OpenCV 1.1 K-Means Clustering in High Dimensional Spaces

Question

Hi

I am trying to write a bag of features system image recognition system. One step in the algorithm is to take a larger number of small image patches (say 7x7 or 11x11 pixels) and try to cluster them into groups that look similar. I get my patches from an image, turn them into gray-scale floating point image patches, and then try to get cvKMeans2 to cluster them for me. I think I am having problems formatting the input data such that KMeans2 returns coherent results. I have used KMeans for 2D and 3D clustering before but 49D clustering seems to be a different beast.

I keep getting garbage values for the returned clusters vector, so obviously this is a garbage in / garbage out type problem. Additionally the algorithm runs way faster than I think it should for such a huge data set.

In the code below the straight memcpy is only my latest attempt at getting the input data in the correct format, I spent a while using the built in OpenCV functions, but this is difficult when your base type is CV_32FC(49).

Can OpenCV 1.1's KMeans algorithm support this sort of high dimensional analysis?

Does someone know the correct method of copying from images to the K-Means input matrix?

Can someone point me to a free, Non-GPL KMeans algorithm I can use instead?

This isn't the best code as I am just trying to get things to work right now:

    std::vector<int> DoKMeans(std::vector<IplImage *>& chunks){
 // the size of one image patch, CELL_SIZE = 7
 int chunk_size = CELL_SIZE*CELL_SIZE*sizeof(float);
 // create the input data, CV_32FC(49) is 7x7 float object (I think)
 CvMat* data = cvCreateMat(chunks.size(),1,CV_32FC(49) );


 // Create a temporary vector to hold our data
 // we'll copy into the matrix for KMeans
 int rdsize = chunks.size()*CELL_SIZE*CELL_SIZE;
 float * rawdata = new float[rdsize];

 // Go through each image chunk and copy the 
 // pixel values into the raw data array.
 vector<IplImage*>::iterator iter;
 int k = 0;
 for( iter = chunks.begin(); iter != chunks.end(); ++iter )
 {

  for( int i =0; i < CELL_SIZE; i++)
  {
   for( int j=0; j < CELL_SIZE; j++)
   {
    CvScalar val;
    val = cvGet2D(*iter,i,j);
    rawdata[k] = (float)val.val[0];
    k++;
   }

  }
 }

 // Copy the data into the CvMat for KMeans
 // I have tried various methods, but this is just the latest.
 memcpy( data->data.ptr,rawdata,rdsize*sizeof(float));

 // Create the output array
 CvMat* results = cvCreateMat(chunks.size(),1,CV_32SC1);

 // Do KMeans
 int r = cvKMeans2(data, 128,results, cvTermCriteria(CV_TERMCRIT_EPS+CV_TERMCRIT_ITER, 1000, 0.1));

 // Copy the grouping information to our output vector
 vector<int> retVal;
 for( int y = 0; y < chunks.size(); y++ )
 {
  CvScalar cvs = cvGet1D(results, y);
  int g =  (int)cvs.val[0];
  retVal.push_back(g);
 }

 return retVal;}

Thanks in advance!

Answer 1

You might like to check out http://bonsai.ims.u-tokyo.ac.jp/~mdehoon/software/cluster/ for another open source clustering package.
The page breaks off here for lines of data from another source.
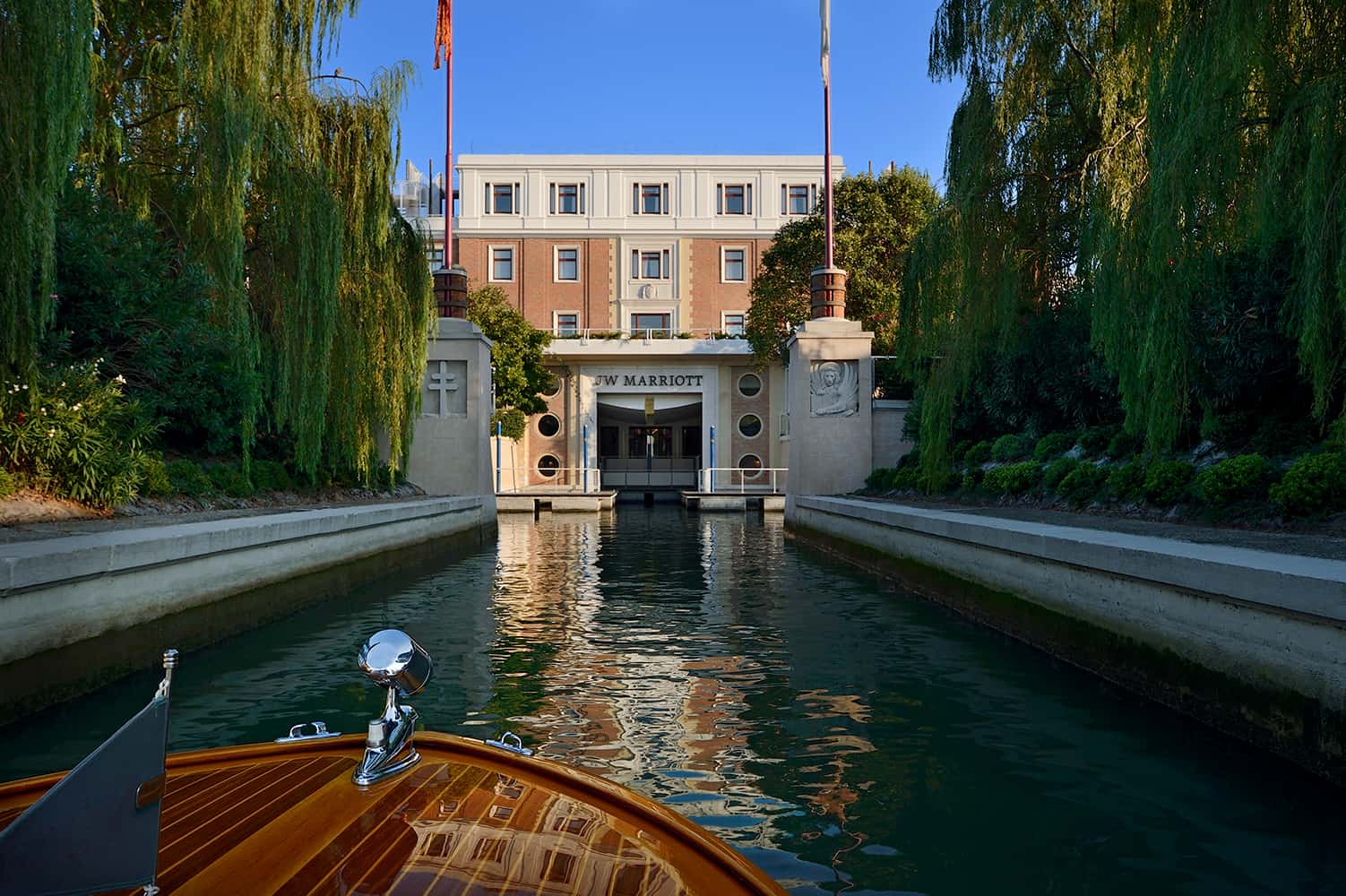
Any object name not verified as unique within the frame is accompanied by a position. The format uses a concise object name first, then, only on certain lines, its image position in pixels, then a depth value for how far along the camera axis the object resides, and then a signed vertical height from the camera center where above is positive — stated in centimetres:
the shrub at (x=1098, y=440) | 1320 +26
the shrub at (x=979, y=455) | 1659 +7
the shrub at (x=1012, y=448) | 1538 +18
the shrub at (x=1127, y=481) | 1052 -25
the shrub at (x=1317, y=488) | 776 -24
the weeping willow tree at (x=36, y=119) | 640 +229
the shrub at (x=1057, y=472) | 1250 -17
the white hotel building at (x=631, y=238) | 4222 +971
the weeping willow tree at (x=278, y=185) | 998 +336
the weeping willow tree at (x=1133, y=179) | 599 +239
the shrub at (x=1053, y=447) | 1420 +17
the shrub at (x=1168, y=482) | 977 -24
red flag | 2181 +979
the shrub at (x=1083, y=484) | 1141 -30
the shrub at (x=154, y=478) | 1057 -19
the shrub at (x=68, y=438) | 894 +23
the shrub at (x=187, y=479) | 1156 -21
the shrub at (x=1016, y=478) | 1321 -27
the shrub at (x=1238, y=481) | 872 -21
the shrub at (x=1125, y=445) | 1216 +17
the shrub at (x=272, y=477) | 1395 -23
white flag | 2216 +1016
Using memcpy like this seems suspect, because when you do:

 int rdsize = chunks.size()*CELL_SIZE*CELL_SIZE;

If CELL_SIZE and chunks.size() are very large you are creating something large in rdsize. If this is bigger than the largest storable integer you may have a problem.

Are you wanting to change "chunks" in this function? I'm guessing that you don't as this is a K-means problem.

So try passing by reference to const here. (And generally speaking this is what you will want to be doing)

so instead of:

std::vector<int> DoKMeans(std::vector<IplImage *>& chunks)

it would be:

std::vector<int> DoKMeans(const std::vector<IplImage *>& chunks)

Also in this case it is better to use static_cast than the old c style casts. (for example static_cast(variable) as opposed to (float)variable ).

Also you may want to delete "rawdata":

 float * rawdata = new float[rdsize];

can be deleted with:

delete[] rawdata;

otherwise you may be leaking memory here.

Answer 2

Though I'm not familiar with "bag of features", have you considered using feature points like corner detectors and SIFT?